79   Summary of Résonance du ready-made, obtained off the Internet at 

What is all that if it is not an echo of a paragraph in On "Cubism"'s critique of Neo-Impressionism: 

'The most worrying aspect of the theory lies in a clear tendency to eliminate those elements that are called 'neutral' and which, on the canvas and everywhere else, convey an impression of indefiniteness (80) and whose presence has been discovered even in the spectrum itself through Fraunhofer's lines. Has anyone the right so to suppress the innumerable combinations by which a cadmium yellow is separated from a cobalt violet? Are we permitted in this way to confine ourselves within the limits imposed by the colour manufacturers? Seurat, Signac or Cross, painters to the bone, never went quite that far; but others took it on. Striving after an absolute equivalence, which is the negation of any beauty that has life in it, they renounced all mixture, treated the degradation of colours with contempt and entrusted the job of endowing their paintings with light to the chromatic delights determined strictly by manufacturing industry.'

80  indéfini' in 1912; 'infini' in 1947/80

And what a powerful impact On "Cubism" must have had on Duchamp if Duve is right about Moonlight on the Bay at Basswood and he is still commenting on it, ironically, over forty years later. 

Linda Henderson gives us a long and to my mind convincing analysis of The Large Glass understood, in conjunction with the White Box and Green Box notes, as a serious effort to realise the Fourth Dimension. She tells us, rather breathlessly, that 'Duchamp's understanding of the new geometries was far greater than that of any of the Cubist painters' and that 'He had indeed succeeded in going beyond the tactile and motor orientation of Cubism and had created a unique projection of the fourth Dimension.' (pp.156-7) 

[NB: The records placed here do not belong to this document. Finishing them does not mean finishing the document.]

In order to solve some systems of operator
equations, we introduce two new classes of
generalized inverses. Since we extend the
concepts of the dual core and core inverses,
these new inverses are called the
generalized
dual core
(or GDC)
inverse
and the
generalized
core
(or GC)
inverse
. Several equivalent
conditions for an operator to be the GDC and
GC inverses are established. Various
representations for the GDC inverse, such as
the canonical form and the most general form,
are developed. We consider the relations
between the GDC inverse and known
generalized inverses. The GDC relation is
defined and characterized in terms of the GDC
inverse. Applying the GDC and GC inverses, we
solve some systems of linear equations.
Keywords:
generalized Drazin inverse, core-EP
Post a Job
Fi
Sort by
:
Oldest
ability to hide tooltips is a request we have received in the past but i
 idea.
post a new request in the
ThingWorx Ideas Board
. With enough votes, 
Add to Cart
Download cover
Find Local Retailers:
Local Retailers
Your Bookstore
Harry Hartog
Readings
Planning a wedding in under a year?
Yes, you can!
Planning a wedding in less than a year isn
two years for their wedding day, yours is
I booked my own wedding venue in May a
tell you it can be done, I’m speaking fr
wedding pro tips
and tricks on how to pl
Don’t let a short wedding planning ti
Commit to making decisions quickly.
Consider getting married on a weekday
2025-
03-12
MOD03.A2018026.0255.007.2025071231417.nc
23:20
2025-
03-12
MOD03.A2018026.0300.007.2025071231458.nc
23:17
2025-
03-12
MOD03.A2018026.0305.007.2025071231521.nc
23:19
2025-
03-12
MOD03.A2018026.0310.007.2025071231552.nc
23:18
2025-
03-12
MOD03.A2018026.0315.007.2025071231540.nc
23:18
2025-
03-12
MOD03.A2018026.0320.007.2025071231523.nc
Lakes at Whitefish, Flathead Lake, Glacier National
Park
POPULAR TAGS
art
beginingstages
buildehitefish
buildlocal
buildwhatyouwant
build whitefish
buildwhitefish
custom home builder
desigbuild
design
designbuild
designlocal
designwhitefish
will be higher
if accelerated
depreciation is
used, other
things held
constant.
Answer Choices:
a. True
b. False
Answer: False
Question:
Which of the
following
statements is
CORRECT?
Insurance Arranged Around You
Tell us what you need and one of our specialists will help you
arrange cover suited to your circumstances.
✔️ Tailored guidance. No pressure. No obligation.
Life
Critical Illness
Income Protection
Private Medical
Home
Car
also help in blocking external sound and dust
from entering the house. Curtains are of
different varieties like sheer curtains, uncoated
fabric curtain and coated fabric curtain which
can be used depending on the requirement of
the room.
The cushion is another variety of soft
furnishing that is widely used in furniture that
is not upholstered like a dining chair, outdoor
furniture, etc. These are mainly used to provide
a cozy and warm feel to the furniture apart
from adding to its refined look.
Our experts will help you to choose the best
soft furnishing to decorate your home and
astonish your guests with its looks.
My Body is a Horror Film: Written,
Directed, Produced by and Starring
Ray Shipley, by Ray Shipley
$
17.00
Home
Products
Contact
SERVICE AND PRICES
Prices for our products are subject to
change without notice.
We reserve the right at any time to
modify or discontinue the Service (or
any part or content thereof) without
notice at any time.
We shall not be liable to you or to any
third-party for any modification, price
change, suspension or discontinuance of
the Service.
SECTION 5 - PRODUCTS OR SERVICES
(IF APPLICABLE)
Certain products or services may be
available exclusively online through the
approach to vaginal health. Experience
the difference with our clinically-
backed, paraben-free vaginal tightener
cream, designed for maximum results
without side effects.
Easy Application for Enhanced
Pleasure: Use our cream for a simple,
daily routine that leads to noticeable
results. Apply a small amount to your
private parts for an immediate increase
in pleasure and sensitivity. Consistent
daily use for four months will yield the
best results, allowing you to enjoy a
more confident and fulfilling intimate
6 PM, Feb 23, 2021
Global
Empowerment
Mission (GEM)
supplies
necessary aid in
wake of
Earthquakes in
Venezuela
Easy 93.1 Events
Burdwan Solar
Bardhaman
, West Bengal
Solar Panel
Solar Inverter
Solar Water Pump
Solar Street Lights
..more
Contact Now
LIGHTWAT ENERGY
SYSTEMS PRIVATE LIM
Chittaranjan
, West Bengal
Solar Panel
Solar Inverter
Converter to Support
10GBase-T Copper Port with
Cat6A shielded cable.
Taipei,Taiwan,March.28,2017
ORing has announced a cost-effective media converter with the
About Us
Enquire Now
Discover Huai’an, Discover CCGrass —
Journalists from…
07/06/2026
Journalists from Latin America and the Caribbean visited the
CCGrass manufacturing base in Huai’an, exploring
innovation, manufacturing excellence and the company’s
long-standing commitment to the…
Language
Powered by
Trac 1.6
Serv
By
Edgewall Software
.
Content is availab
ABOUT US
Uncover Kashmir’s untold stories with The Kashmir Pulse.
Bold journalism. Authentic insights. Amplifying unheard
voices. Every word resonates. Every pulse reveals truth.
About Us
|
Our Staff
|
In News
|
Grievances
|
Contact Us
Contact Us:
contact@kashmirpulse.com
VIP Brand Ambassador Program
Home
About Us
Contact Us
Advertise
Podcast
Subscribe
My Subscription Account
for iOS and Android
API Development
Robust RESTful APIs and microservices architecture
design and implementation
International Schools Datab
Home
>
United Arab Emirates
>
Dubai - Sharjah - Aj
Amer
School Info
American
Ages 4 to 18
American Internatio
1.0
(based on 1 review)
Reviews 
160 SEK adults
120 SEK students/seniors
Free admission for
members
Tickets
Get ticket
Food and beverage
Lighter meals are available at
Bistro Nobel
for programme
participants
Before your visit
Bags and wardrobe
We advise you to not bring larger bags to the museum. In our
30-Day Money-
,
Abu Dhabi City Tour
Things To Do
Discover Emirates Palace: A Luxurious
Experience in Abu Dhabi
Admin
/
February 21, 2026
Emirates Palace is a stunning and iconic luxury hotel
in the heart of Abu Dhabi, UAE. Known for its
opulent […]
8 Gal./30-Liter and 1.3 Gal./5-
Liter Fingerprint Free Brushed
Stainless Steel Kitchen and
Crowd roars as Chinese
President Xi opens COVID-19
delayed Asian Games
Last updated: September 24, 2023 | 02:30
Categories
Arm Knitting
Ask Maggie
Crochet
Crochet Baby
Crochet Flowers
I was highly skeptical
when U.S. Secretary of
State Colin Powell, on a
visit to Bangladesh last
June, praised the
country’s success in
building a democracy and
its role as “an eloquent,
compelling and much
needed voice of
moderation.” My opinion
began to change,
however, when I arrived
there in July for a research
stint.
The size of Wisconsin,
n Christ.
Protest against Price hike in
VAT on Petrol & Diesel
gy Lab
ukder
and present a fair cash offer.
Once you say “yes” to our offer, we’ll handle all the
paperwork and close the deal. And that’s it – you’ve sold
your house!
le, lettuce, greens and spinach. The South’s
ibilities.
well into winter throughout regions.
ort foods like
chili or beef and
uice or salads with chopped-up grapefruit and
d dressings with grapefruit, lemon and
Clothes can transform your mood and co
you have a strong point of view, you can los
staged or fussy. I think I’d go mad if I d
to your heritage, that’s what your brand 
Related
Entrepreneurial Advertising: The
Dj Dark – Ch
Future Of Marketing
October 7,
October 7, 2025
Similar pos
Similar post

Here again, then, what he is doing is taking ideas that are commonplace in the Cubist circle and attempting, with much greater earnestness than anyone else, to put them into practise, not as elements that may or may not be useful in the construction of a painting, but as purely intellectual, purely conceptual ends in themselves. Of course we are often told that unlike the dour theoreticians of the Cubist group at Puteaux Duchamp has a sense of wit and irony, he had his tongue in his cheek. But however ironic and witty Duchamp may be, the Large Glass represents a huge project undertaken over something like eleven years. It is impossible to dismiss it as a mere jeu d'esprit, a witty commentary on the efforts of his more plodding comrades. It is a serious attempt to do something that was very difficult and, ultimately, impossible - to realise, as Linda Henderson says, 'a unique projection of the fourth dimension'. It is an effort that complements the efforts of Metzinger to find in non-Euclidean geometry a new, objective science of painting. But at some point, clearly, Duchamp realised that he was wasting his time, hence the famous renunciation of art. In which case Duchamp could be regarded as the greatest victim of an over intellectual approach to Cubism, his life's work a failed attempt to put into practise, with a horrifying literalness, a set of ideas he had picked up from the Cubists and, especially, from Metzinger.